§ What is being asked
Copy every record exactly as it appears in the data below.
---------- Input data ----------
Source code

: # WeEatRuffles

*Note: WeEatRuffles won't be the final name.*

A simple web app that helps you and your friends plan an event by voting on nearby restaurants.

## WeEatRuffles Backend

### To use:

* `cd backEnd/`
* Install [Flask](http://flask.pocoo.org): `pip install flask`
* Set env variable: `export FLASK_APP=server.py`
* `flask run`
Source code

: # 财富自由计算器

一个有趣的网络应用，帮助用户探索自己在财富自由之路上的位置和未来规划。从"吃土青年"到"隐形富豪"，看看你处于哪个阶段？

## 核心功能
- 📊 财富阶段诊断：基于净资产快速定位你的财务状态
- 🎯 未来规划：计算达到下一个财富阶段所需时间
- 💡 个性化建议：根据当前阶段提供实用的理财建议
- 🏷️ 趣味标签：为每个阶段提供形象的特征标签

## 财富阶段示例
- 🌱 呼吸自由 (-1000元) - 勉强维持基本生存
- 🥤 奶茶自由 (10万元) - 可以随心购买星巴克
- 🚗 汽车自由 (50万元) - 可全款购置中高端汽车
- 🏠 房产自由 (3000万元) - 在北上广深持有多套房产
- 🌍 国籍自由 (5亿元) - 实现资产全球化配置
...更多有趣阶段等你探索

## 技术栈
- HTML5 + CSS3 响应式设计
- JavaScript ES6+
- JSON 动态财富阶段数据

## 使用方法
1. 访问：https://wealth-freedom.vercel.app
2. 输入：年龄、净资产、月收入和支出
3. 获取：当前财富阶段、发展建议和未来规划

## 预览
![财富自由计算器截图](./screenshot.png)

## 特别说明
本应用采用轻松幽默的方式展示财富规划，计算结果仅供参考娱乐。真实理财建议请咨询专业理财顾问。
----------
§ Response to this task
Source code

: # WeEatRuffles

*Note: WeEatRuffles won't be the final name.*

A simple web app that helps you and your friends plan an event by voting on nearby restaurants.

## WeEatRuffles Backend

### To use:

* `cd backEnd/`
* Install [Flask](http://flask.pocoo.org): `pip install flask`
* Set env variable: `export FLASK_APP=server.py`
* `flask run`
Source code

: # 财富自由计算器

一个有趣的网络应用，帮助用户探索自己在财富自由之路上的位置和未来规划。从"吃土青年"到"隐形富豪"，看看你处于哪个阶段？

## 核心功能
- 📊 财富阶段诊断：基于净资产快速定位你的财务状态
- 🎯 未来规划：计算达到下一个财富阶段所需时间
- 💡 个性化建议：根据当前阶段提供实用的理财建议
- 🏷️ 趣味标签：为每个阶段提供形象的特征标签

## 财富阶段示例
- 🌱 呼吸自由 (-1000元) - 勉强维持基本生存
- 🥤 奶茶自由 (10万元) - 可以随心购买星巴克
- 🚗 汽车自由 (50万元) - 可全款购置中高端汽车
- 🏠 房产自由 (3000万元) - 在北上广深持有多套房产
- 🌍 国籍自由 (5亿元) - 实现资产全球化配置
...更多有趣阶段等你探索

## 技术栈
- HTML5 + CSS3 响应式设计
- JavaScript ES6+
- JSON 动态财富阶段数据

## 使用方法
1. 访问：https://wealth-freedom.vercel.app
2. 输入：年龄、净资产、月收入和支出
3. 获取：当前财富阶段、发展建议和未来规划

## 预览
![财富自由计算器截图](./screenshot.png)

## 特别说明
本应用采用轻松幽默的方式展示财富规划，计算结果仅供参考娱乐。真实理财建议请咨询专业理财顾问。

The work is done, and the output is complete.